The pull of belonging is strong. The sense that your own people are more important than other people. Others vs. Ours. Especially in a time of fear.

BCG is a vaccine for TB, used worldwide historically, but since TB has been controlled in some countries, limited to a much smaller number of countries today. India is one where every baby is vaccinated with BCG.

Oddly, it is also the drug used to treat stage one bladder cancer. However, the drug is instilled intravesically, inside the bladder itself, instead of injected just under the skin. It is not a systemic treatment, so it tends to have fewer and less serious side effects than systemic treatments such as chemo.

The side effects of instravesical BCG can be tough nevertheless. It is a very toxic drug and is delivered from a vial that is 500 times the amount that is injected as a TB vaccine. When you urinate the drug out of your bladder, you must add bleach to the toilet bowl, let it sit for half an hour and then flush. You must be careful to not get any on your skin or to expose a partner via sex or close contact.

For me, the side effects included extreme cramping and burning, fatigue and malaise, so intense that my dose had to be reduced. Some folks suffer much more, and the more doses you have the worse it gets. The side effects are cumulative.

I had six infusions, but for folks with high grade cancer and recurrent cancer, doses can reach into triple digits over a lifetime of battling a cancer with the highest recurrence rate of any other.

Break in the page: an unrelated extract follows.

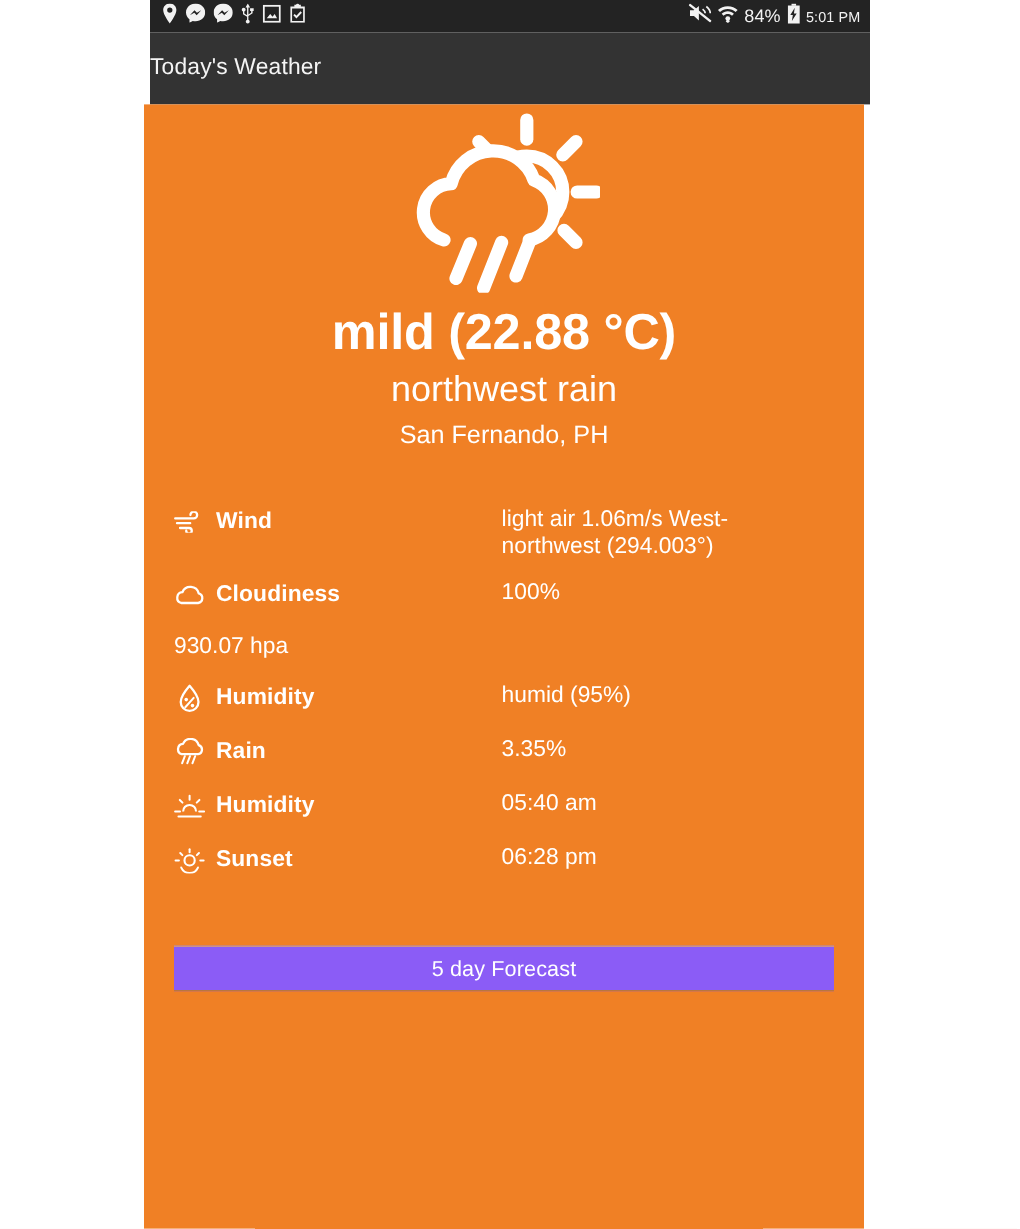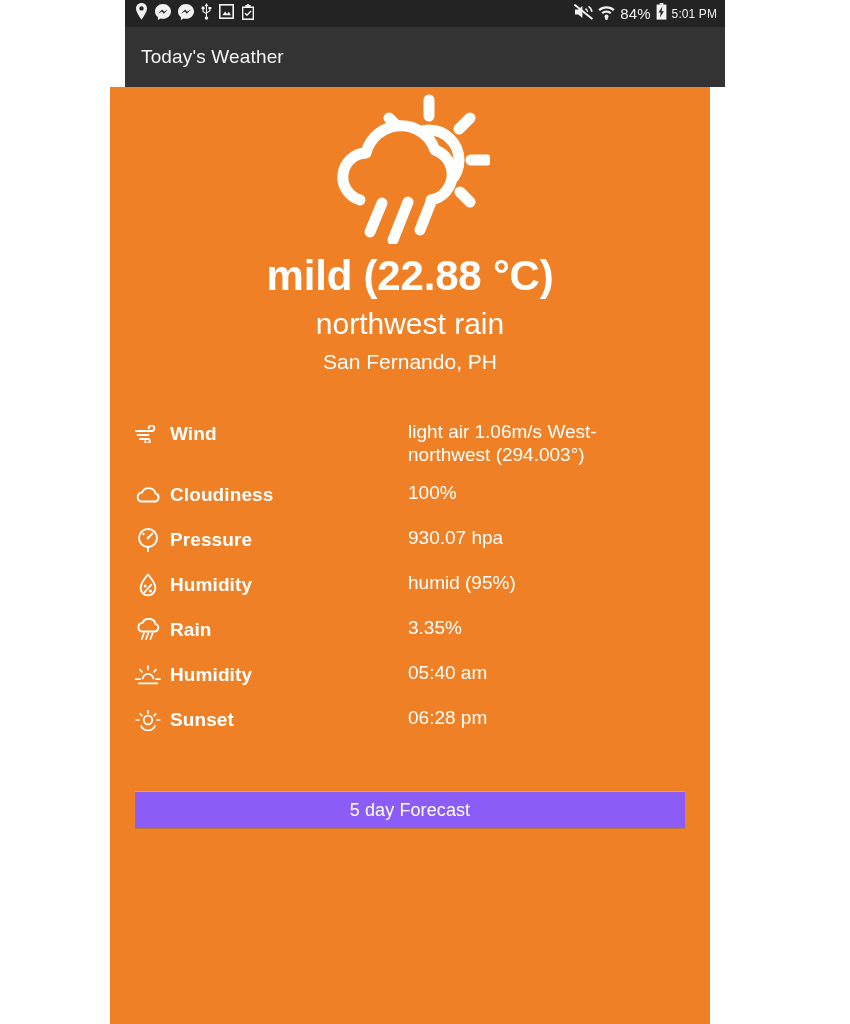"Today's Weather" .appbar { padding-left: 16px -> none }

The drug is made through a lengthy process. It must be grown in a lab. At one time in the United States two strains and two companies provided BCG, Sanofi and Merck. Because of an outbreak of mold at their labs, Sanofi ceased making it. Merck is the only company now that makes the drug used in the United States, and it is in short supply.

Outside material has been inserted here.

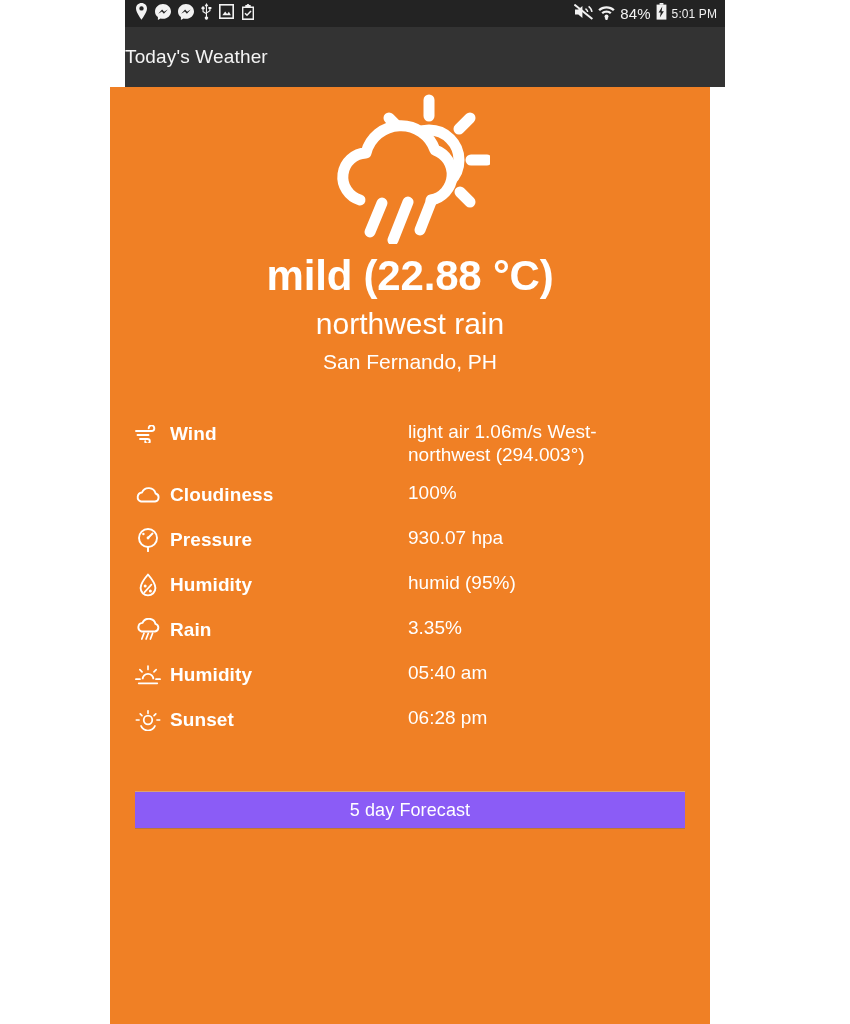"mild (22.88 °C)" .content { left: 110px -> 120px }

It seems that bladder cancer is not important enough, doesn’t kill enough of us, for Merck to ramp up their production or for other labs to initiate production. Bottom line: there’s not enough money to be made.

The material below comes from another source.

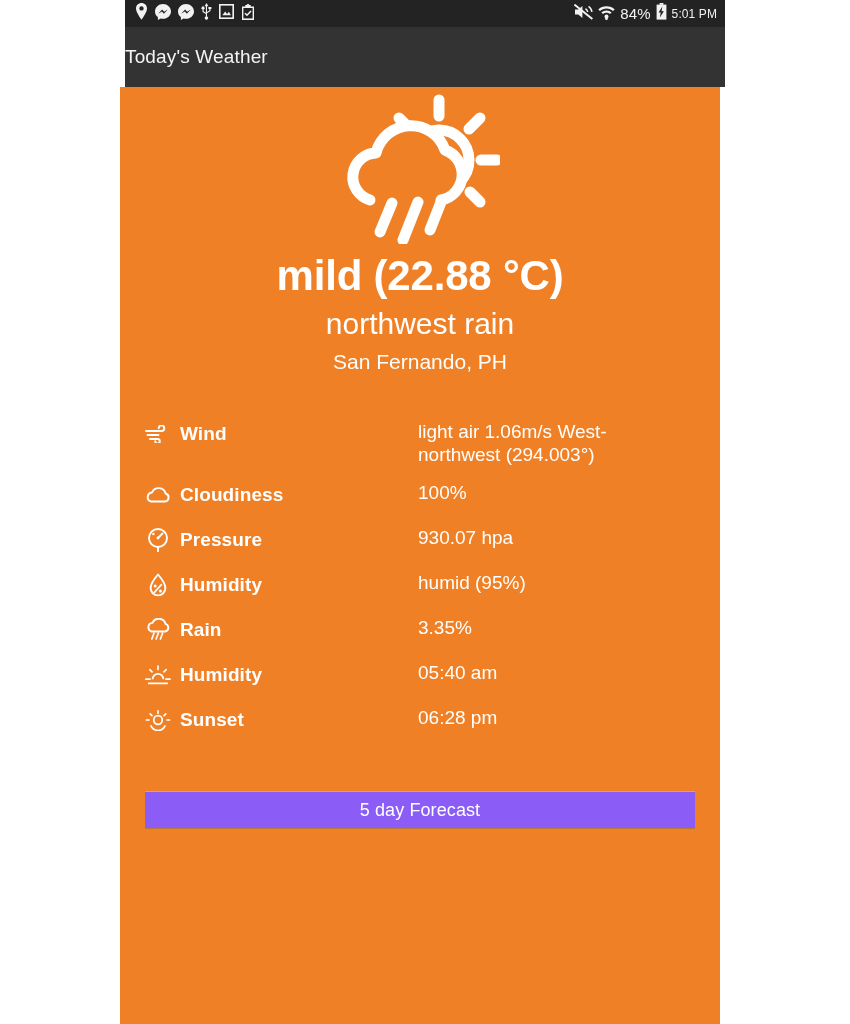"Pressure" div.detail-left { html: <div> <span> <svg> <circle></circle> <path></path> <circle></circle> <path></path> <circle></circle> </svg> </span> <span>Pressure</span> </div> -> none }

Consequently, a shortage exists and other drugs have to be used instead. As is common with any treatment, the large treatment centers in high population areas tend to have greater access to BCG. If you see a local urologist in a rural environment, it’s likely the shortage is more extreme.

Consequences of not having the access you need to BCG can be losing your bladder, the standard treatment for folks with more advanced stages of bladder cancer. The surgery for bladder removal is serious and the quality of life resulting from losing your bladder compromised.

Enter COVID-19. Epidemiologists noticed something interesting about localities that routinely give BCG as a TB vaccine—rates of getting COVID were much lower. That’s encouraging, of course. It may mean that a vaccine safe enough to give babies could prevent contracting the Corona virus.

Currently, a study is being organized to test the theory. High-risk health care workers will be recruited to a double blind study to see if BCG is a viable option for prevention of COVID. Researchers had to use a group of people who were naturally being exposed to the virus and, of course, those on the front lines make the most sense.

If it turns out that BCG can be used as a COVID vaccine, then there is lots of money to be made, and I suspect that many drug companies will begin to take an interest. It will be a slow build to provide enough of the drug, but it could be transformative. Ironically, urologists are on the front line of seeking a vaccine for this pandemic.

During a BCAN webinar today about these developments I found myself crying, and I’m ashamed to say, not with joy. Rather I felt great sadness for my community of folks with bladder cancer. A drug, already in short supply, is being tested for a non-bladder cancer related illness.

It’s important to note that one vial of BCG used for one intravesical therapy can be used for 500 doses of vaccine for testing. It likely won’t have a severe impact on treatments for bladder cancer. And, if it proves to be successful as a COVID vaccine, there is no doubt that it will be produced in vastly greater amounts.

But, my community’s need won’t have been the catalyst. Nor will the worldwide communities who still face TB infections. We are more disposable, less important, either because our numbers aren’t big enough or because folks live in countries that aren’t Western and predominately white.

Nevertheless, this is, of course, very promising news for the pandemic and, in the long run, for the bladder cancer community.

On an anecdotal basis, and not scientific in any sense, I have to say that I’m encouraged by my own experience. For about four years after being treated with BCG I had no colds or respiratory illnesses at all. None. When I’ve mentioned this to a few others who’ve been treated with BCG, they noticed the same thing.

Researchers don’t know if intravesical use of BCG has any impact on the immune system outside of the bladder. In fact, most have rejected the notion that it does. Still, no research confirms this conclusion.

I am reminding myself that my protective sense of belonging to the bladder cancer community that gives rise to feelings of sadness and, even, some anger, are just that. Feelings. And, they will pass.

It could be the drug that has successfully treated me could protect millions of people from a terrible illness.